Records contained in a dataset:
■ ■ ■ ■ ■
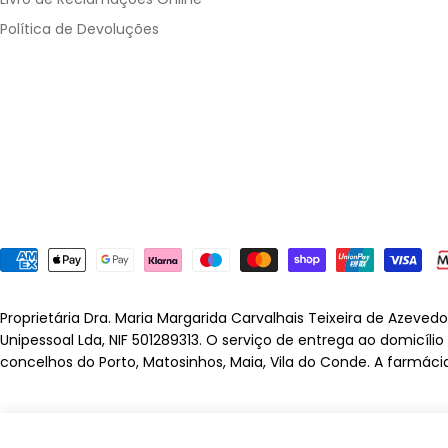
Política de Devoluções
Métodos
de
pagamento
Proprietária Dra. Maria Margarida Carvalhais Teixeira de Azeved
Unipessoal Lda, NIF 501289313. O serviço de entrega ao domicíli
concelhos do Porto, Matosinhos, Maia, Vila do Conde. A farmáci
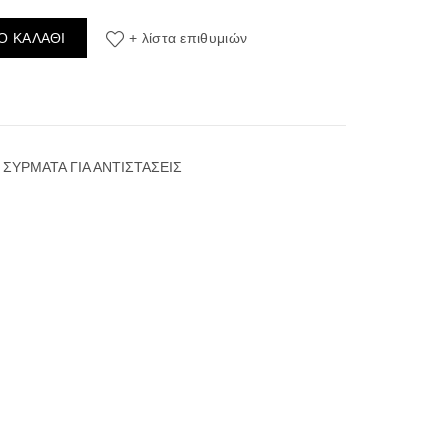
 A1 27GA (0.36mm) 10m ποσότητα
Ο ΚΑΛΆΘΙ
+ λίστα επιθυμιών
ΣΥΡΜΑΤΑ ΓΙΑ ΑΝΤΙΣΤΑΣΕΙΣ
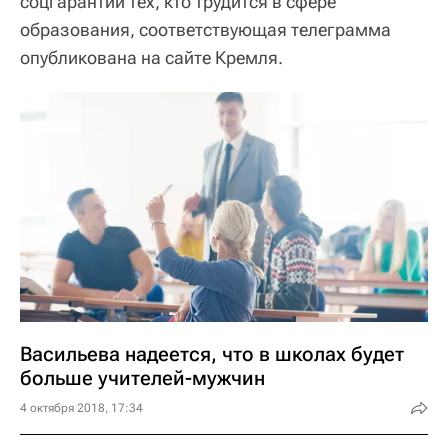
соцгарантий тех, кто трудится в сфере
образования, соответствующая телеграмма
опубликована на сайте Кремля.
Васильева надеется, что в школах будет
больше учителей-мужчин
4 октября 2018, 17:34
■ ■ ■ ■ ■
» What is being asked: Return the preceding entries exactly, each word as given, but leave out any picture.

» Solution to this problem:
Política de Devoluções
Métodos
de
pagamento
Proprietária Dra. Maria Margarida Carvalhais Teixeira de Azeved
Unipessoal Lda, NIF 501289313. O serviço de entrega ao domicíli
concelhos do Porto, Matosinhos, Maia, Vila do Conde. A farmáci
 A1 27GA (0.36mm) 10m ποσότητα
Ο ΚΑΛΆΘΙ
+ λίστα επιθυμιών
ΣΥΡΜΑΤΑ ΓΙΑ ΑΝΤΙΣΤΑΣΕΙΣ
соцгарантий тех, кто трудится в сфере
образования, соответствующая телеграмма
опубликована на сайте Кремля.
Васильева надеется, что в школах будет
больше учителей-мужчин
4 октября 2018, 17:34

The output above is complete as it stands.